February 22, 2026

In the name of the Father and of the Son and the Holy Spirit. Amen. Glory to Jesus Christ. Glory forever.

Brothers and sisters, we are here on the eve of Great Lent. And one of the most important things about this fast that is set before us is that we do it together. We're not comparing with our neighbor what we're giving up. Don't talk about it. Don't make it into a matter of curiosity. "Who's taking on the greater challenge?" Like you're looking at some kind of baseball card collection or whose muscles are bigger or something like that.

No, we're not supposed to make a show of our fasting. The Lord told us that very explicitly in the Gospel that we just heard. Rather, we do our efforts in secret as best we can so that no one else is seeing what we're doing, so that our Father who sees in secret will reward us openly.

And so instead, we're just given marching orders. We're just doing what we do together because that's what we do as Orthodox Christians. And the orders were given to put on the armor of light, to walk properly, putting on Jesus Christ, living according to his ways, according to his life that we make our own. And we're given a clear path to walk.

It's nothing mysterious. Anyone can figure it out—to fast and pray, go to church more, to think less of ourselves and to think much more of our God and our neighbor. And both of these parts, thinking less of ourselves and more of others, they are equally important. We need both.

To think less of ourselves means not listening to our cravings. Of course, that's obvious. That's what fasting is all about. But also resisting envy and resentments, division against one another.
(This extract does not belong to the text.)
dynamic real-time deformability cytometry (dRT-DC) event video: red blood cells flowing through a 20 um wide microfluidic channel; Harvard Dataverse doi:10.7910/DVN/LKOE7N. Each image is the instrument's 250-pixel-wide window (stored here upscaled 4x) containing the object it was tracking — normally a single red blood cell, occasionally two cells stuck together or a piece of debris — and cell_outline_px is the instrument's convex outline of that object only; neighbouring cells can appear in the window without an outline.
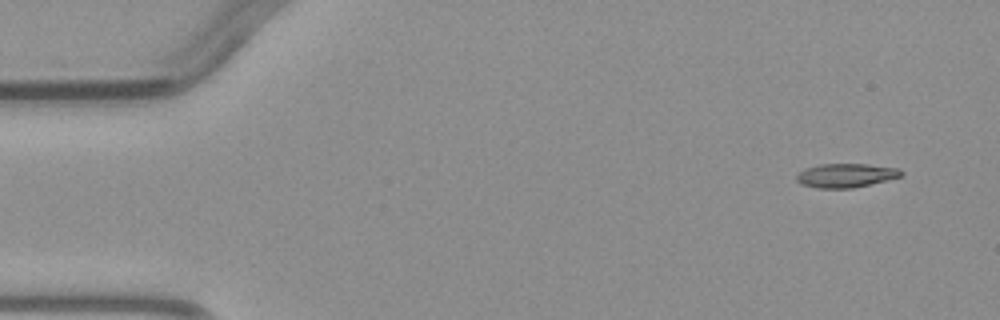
{"species": "common noctule bat (a hibernating species)", "species_latin": "Nyctalus noctula", "temperature_condition": "warm", "stored_images_in_passage": 3, "camera_frame_rate_fps": 3000, "um_per_image_px": 0.085, "animal": {"sex": "male", "body_mass_g": 23.1, "forearm_length_mm": 52.7}, "frame": {"image": 1, "passage_image": 1, "time_ms": 0.0, "image_size_px": [1000, 320], "cell_outline_px": [[904, 172], [900, 176], [852, 188], [816, 188], [800, 184], [796, 180], [796, 176], [804, 168], [820, 164], [868, 164], [900, 168]], "centroid_in_image_um": [71.86, 14.9], "position_along_channel_um": 13.1, "area_um2": 14.51}}
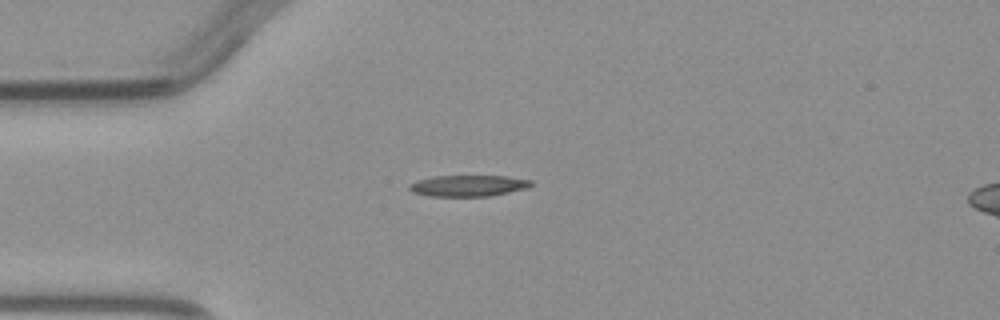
{"frame": {"image": 2, "passage_image": 3, "time_ms": 3.0, "image_size_px": [1000, 320], "cell_outline_px": [[532, 184], [528, 188], [488, 196], [428, 196], [412, 192], [408, 188], [408, 184], [416, 180], [436, 176], [504, 176], [532, 180]], "centroid_in_image_um": [39.76, 15.78], "position_along_channel_um": 45.2, "area_um2": 15.03}}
And to think more of others demands charity and generosity towards the needs of others, practicing loving self-sacrifice. But it also means practicing forgiveness—forgiving others so that our heavenly Father will forgive us, bearing one another's burdens—not observing while someone struggles in front of us and collapses under a weight that is too great for them when we might reach out a hand in brotherly love to lift them up.

All of that, all of this pilgrimage toward the kingdom of God is either done together or not at all. And as we do this, we encourage one another. We build one another up, especially the ones with whom we have a hard time, those ones we're tempted to avoid and neglect or worse.
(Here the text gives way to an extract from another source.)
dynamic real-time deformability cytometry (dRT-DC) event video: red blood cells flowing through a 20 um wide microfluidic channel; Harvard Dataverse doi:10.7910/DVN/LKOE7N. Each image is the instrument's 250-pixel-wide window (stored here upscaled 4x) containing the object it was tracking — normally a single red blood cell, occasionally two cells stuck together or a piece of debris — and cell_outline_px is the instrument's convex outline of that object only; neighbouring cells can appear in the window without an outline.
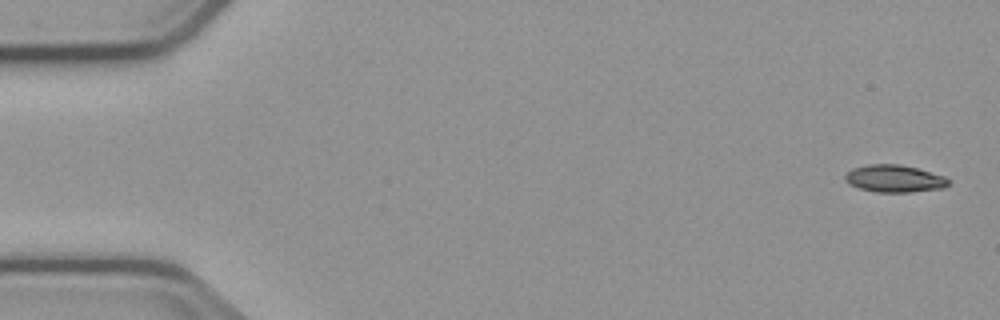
{"species": "common noctule bat (a hibernating species)", "species_latin": "Nyctalus noctula", "temperature_condition": "cold", "stored_images_in_passage": 5, "camera_frame_rate_fps": 3000, "um_per_image_px": 0.085, "animal": {"sex": "male", "body_mass_g": 23.1, "forearm_length_mm": 52.7}, "frame": {"image": 1, "passage_image": 1, "time_ms": 0.0, "image_size_px": [1000, 320], "cell_outline_px": [[952, 180], [944, 188], [908, 192], [876, 192], [860, 188], [848, 184], [844, 180], [844, 176], [852, 168], [868, 164], [900, 164], [916, 168], [944, 176]], "centroid_in_image_um": [76.01, 15.18], "position_along_channel_um": 9.0, "area_um2": 16.47}}
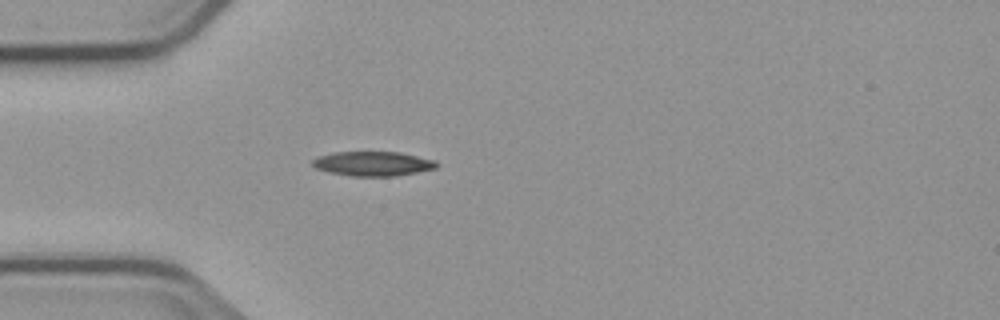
{"frame": {"image": 2, "passage_image": 5, "time_ms": 4.667, "image_size_px": [1000, 320], "cell_outline_px": [[440, 164], [436, 168], [396, 176], [352, 176], [328, 172], [316, 168], [312, 164], [312, 160], [316, 156], [332, 152], [400, 152], [436, 160]], "centroid_in_image_um": [31.69, 13.9], "position_along_channel_um": 53.3, "area_um2": 17.86}}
As St. Paul says in the epistle that we've heard today, "Who are you to judge another man's servant?" You know: "What exactly are you eating or not eating? Are you following every little detail of the fasting rules?" Or: "Look at that. Oh, I see something that doesn't belong on your plate," or any other part of our lives. "Who are you to judge another man's servant? To his own master he will stand or fall, and God will make him stand," St. Paul says.

And so it is to his own master that servant is accountable, not to you and me. It's not for us to know what is going on in each person's secret heart. We cannot know. And we must not judge by outward appearances what we think we understand is going on in somebody's life.

But rather we look on one another with forbearance, with loving responsibility, as fellow servants of the same master, and knowing that none of us are quite getting the job right, but we're still trying.

And so we begin today as we truly enter into the beginning of Lent with Forgiveness Vespers. We will complete it today with the rite of forgiveness, confronting one another awkwardly, not quite sure of what we're doing, knowing we haven't quite got it right yet. We don't imagine that we already know exactly how it is to reconcile with one another, how to make everything right with one another, as if we're already at peace, already completely at one with one another. But we're trying, we're working at it.

And so as fellow servants, we commend one another to the hard work—the hard work, but the good work—of pursuing forgiveness and reconciliation and repentance, learning righteousness and love, that we may grow up into our true identity in Christ and may all find the place where we belong in his heavenly kingdom.

Amen. Glory to Jesus Christ. Glory forever.